We also learn, as we progress through life, if we win and do well, we feel emotionally happy.
We develop a bank of information in our subconscious that is our ‘hard drive’. This info is all that we learn on how to process what is happening in our life. Importantly, we want to feel happy. To feel happy, we have to be right and get our own way. We look for validation that what we think is right for us. This often relates to topics like religion, sex, money, politics, and our heritage. It can also relate to who should do what chores at home, how you parent and what you are allowed to do in a relationship.
If someone has a different idea on a topic to us, their programming does not align with ours. And this will often create conflict.
The conflict arises because we think we are right and they are wrong.
This conflict comes from our ego.
The ego hates being wrong. It has to get its own way and be right. It needs someone to agree with it and validate it. If someone won’t (because they think they are right), the ego will set out to prove them wrong and will try to coerce them (emotionally and/or physically) into believing what we believe. For example, think about how a discussion on a topic can quickly turn into an argument and then may even become heated.
Ultimate outcome? Both people feeling resentful.
When you are trying to prove you are right, you don’t have a ‘knowing’ you are right. The more people you get on side, the more you convince yourself you are right.
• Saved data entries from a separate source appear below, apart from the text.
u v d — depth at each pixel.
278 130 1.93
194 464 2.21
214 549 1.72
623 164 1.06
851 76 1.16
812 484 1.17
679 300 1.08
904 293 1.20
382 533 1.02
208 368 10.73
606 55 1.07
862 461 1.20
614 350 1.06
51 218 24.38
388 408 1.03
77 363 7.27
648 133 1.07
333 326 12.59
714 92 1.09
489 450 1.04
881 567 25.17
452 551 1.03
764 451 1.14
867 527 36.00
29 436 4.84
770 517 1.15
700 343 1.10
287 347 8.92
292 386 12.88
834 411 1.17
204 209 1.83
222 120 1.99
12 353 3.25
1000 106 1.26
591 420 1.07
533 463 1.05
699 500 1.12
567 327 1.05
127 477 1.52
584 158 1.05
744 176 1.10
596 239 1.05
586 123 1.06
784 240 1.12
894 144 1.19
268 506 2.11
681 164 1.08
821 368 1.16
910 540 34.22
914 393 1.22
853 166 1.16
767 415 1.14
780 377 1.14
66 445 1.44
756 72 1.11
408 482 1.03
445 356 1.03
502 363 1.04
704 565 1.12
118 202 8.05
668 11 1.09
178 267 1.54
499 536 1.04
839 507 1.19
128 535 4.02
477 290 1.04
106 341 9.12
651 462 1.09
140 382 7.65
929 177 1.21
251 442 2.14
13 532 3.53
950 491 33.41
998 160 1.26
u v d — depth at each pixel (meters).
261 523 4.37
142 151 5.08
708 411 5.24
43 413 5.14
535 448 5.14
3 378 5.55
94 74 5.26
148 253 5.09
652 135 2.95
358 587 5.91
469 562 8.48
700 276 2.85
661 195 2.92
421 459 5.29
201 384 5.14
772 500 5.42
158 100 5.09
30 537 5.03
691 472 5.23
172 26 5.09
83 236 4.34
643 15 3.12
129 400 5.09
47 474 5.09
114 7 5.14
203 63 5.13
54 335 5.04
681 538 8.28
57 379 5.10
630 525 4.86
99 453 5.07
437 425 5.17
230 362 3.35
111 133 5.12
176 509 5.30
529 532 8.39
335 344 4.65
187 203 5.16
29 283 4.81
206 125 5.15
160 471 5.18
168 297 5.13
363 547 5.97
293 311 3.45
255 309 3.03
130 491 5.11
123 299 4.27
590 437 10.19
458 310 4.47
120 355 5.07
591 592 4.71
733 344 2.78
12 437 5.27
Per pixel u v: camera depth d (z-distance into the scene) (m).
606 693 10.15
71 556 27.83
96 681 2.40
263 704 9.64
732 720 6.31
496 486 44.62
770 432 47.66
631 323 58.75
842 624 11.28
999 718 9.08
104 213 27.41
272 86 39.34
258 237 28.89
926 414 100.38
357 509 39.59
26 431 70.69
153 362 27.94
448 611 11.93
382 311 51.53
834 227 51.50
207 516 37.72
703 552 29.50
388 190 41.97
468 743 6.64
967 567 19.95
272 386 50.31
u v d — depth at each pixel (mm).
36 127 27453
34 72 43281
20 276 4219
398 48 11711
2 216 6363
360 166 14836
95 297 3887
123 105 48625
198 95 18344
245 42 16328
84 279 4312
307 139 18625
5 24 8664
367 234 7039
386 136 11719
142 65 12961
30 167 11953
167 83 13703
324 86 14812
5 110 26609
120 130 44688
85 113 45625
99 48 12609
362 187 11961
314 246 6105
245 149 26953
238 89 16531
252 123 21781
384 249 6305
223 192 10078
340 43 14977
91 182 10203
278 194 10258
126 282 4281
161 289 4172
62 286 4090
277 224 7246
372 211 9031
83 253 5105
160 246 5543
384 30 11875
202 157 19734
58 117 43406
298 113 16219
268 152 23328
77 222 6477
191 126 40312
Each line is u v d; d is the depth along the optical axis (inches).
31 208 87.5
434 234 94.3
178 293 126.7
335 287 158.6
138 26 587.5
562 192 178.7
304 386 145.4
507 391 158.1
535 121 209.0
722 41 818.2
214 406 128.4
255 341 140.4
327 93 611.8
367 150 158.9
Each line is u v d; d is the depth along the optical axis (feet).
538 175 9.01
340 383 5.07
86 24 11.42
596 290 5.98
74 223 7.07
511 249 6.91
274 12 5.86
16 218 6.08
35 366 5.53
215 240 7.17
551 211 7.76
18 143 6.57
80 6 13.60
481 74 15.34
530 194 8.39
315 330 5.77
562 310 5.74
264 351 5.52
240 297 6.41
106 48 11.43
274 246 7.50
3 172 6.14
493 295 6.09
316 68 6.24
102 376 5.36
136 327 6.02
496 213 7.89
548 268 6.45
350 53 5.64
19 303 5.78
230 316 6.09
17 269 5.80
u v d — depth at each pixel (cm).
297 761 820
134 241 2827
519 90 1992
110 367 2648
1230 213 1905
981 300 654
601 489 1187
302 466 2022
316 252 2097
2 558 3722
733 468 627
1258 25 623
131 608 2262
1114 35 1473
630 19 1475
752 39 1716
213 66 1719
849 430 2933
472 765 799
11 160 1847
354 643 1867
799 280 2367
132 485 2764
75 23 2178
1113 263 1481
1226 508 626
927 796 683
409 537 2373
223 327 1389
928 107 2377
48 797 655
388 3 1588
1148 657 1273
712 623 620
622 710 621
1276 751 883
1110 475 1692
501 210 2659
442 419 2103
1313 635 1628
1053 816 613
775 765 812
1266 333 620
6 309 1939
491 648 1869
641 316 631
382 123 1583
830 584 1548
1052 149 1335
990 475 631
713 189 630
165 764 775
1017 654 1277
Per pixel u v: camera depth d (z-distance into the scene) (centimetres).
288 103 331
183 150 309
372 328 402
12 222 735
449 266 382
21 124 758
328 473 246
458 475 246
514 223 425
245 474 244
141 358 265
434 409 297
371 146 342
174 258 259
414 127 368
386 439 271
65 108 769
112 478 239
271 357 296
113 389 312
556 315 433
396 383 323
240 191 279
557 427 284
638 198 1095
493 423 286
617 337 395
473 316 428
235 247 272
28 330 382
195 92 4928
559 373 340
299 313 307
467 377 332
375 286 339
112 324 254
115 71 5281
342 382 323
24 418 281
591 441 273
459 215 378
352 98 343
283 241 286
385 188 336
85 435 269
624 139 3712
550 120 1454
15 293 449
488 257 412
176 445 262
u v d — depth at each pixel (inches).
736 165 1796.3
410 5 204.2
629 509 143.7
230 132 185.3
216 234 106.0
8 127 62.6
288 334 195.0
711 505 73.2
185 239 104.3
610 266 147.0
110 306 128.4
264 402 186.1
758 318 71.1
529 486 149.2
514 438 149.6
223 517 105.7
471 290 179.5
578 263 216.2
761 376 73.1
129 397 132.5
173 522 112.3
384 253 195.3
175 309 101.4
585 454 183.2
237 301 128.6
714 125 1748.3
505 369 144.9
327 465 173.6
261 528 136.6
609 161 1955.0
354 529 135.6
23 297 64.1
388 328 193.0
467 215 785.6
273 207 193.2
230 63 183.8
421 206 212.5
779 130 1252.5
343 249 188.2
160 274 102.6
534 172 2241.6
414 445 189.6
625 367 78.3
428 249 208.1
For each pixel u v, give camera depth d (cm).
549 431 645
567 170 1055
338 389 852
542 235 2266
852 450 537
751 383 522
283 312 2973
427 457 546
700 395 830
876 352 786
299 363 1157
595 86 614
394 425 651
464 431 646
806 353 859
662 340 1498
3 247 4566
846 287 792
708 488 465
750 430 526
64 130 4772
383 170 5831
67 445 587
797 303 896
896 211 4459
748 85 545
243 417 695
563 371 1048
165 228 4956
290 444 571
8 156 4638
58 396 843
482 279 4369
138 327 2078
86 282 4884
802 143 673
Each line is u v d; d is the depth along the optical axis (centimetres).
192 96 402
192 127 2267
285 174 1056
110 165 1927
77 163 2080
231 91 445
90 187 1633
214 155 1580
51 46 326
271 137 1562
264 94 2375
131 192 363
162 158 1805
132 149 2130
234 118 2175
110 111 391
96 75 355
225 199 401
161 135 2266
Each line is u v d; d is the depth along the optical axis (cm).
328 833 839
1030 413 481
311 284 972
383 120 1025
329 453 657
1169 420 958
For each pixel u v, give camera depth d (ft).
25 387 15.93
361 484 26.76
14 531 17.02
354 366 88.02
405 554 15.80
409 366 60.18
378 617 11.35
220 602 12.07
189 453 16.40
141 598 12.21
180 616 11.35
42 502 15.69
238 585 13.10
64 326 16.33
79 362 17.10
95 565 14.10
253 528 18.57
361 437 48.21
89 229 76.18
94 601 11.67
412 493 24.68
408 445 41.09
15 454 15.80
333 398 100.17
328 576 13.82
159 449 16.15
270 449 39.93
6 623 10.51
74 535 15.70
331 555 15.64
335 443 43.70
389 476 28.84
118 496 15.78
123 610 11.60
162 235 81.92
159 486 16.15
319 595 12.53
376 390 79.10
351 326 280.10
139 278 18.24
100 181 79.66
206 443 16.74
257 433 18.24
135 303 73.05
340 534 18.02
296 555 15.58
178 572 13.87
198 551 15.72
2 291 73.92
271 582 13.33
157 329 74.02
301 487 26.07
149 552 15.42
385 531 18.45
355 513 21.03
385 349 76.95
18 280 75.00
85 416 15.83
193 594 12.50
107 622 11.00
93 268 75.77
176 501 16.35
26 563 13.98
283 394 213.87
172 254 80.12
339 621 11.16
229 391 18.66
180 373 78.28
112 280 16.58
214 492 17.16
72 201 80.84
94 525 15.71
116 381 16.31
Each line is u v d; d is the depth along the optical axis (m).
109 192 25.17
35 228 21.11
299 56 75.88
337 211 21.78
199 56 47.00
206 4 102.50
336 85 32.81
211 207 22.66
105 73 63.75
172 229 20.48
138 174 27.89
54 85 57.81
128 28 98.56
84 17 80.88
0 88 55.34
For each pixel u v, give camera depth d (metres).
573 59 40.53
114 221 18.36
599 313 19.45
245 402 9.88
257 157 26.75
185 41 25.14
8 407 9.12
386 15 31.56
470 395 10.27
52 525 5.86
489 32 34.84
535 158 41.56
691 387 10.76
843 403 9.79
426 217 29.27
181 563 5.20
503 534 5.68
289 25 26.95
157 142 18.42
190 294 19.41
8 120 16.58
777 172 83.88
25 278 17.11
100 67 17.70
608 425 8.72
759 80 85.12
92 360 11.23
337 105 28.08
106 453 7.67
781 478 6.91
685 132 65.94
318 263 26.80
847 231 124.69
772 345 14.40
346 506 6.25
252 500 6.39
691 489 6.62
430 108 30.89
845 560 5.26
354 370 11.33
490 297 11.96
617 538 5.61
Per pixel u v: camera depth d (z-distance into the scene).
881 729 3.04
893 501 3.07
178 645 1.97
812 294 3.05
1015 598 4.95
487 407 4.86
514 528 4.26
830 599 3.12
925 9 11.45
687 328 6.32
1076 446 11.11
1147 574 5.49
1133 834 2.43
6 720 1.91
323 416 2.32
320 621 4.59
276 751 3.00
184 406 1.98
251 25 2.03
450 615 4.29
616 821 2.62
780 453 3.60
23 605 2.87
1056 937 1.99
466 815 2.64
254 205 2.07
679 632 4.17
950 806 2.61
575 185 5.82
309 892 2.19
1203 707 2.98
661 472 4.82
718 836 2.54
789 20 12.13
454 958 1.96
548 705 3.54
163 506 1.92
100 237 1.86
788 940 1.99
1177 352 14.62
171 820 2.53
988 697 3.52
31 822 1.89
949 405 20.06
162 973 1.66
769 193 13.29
Notice how when two friends have a falling out, they call all their friends and quickly give their side of the story and bag the other person out. The more friends who take their side, the better they feel.
Sometimes, this convincing others turns into manipulation and controlling. “If you want to take their side, you are not a friend of mine”, “You must be stupid to listen to them”, “You’re racist if you don’t support this”.
Your ego will do whatever it takes to get its own way. For many, it doesn’t care who it hurts at the time.
This is the thinking of a person who feels insecure.
When you fail to allow another person to have their point of view, you are not respecting them. You are being selfish and controlling as you are saying your way is the only way.
When you know you are right for you, what do you have to prove?
Nothing.
You are happy with what you know to be true for you.
This is how an emotionally secure person thinks. They will listen to others with the intent to learn rather than defend.
The secure person will respect the view of another person recognising it is ‘right’ for them.